Chester French – Music 4 Tngrs
A few weeks ago, I was sent a press release asking if I’d like to review Chester French’s upcoming album, Music 4 Tngrs. Unknowingly to the PR person who sent me the email, I was overcome with giddiness. You see, I have quite the history of being a Chester French fan. Way back in early 2007, before an unmastered version of their first single She Loves Everybody was featured in the closing credits of an Entourage episode, I was on Wikipedia reading about The Neptune’s Star Trak label. I saw that Pharrell had signed this unknown band named Chester French, so I decided to search out this band. After crawling through sketchy alley ways of the internet, I came up with a few songs that would get me through until the release of Chester French’s debut album, Love the Future. These songs consisted of She Love’s Everybody, Pleasure Squad, Dance, People, My Party, and The Sister Song. Also, before the release of Love the Future they had put out an excellent mixtape titled, Jacques Jams Vol. 1.
The release of Love the Future opened up a world of new music to me. Just like Peter Gabriel introduced me to art rock, experimental, new wave, and well everything basically and how J Dilla introduced me to the world of underground hip-hop with its complete originality and craft, Chester French’s Love the Future opened up the decade of ’60s pop to me. I read that the arrangement of Love the Future was inspired by the Zombies’ Odessey & Oracle. I searched out and fell in love with that Zombies album, and it is now one of my Top 5 favorite albums. I soon found myself lost in a world of ’60s pop which opened up the genres of baroque pop, psychedelic pop/rock, sunshine pop, garage rock, chamber pop, classic soul, and classic R&B. I eventually had to buy a record player just to listen to some of these bands and musicians that I was discovering, because their music was not available in digital formats. Which then led to my obsession with record collecting. Come to think of it, I can trace this entire blog’s existence back to Chester French’s Love the Future. Whoa! I just had some sort of revelation.

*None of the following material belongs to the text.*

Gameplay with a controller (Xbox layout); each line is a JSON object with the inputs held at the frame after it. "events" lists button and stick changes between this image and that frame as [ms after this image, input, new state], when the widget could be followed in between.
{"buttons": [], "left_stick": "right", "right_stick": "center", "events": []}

This has all led up to today, the release of Music 4 Tngrs. Even though this new album is completely different than Love the Future, Music 4 Tngrs is equally great in its own right. Instead of soaking modern day pop in ’60s influences, Chester French has taken a more straight forward rock mixed with electronic synths approach. The link between the two albums is that Chester French has kept their extremely clever, over the top lyrics, which is what has always made their music so fun to listen to. Every song heard on Music 4 Tngrs is its own sing-a-long anthem. I’m honestly surprised that Chester French has yet to break into the mainstream conscious, but I’m secretly thankful that Top 40 radio has yet to take notice and ruin the band’s originality like it has to so many others.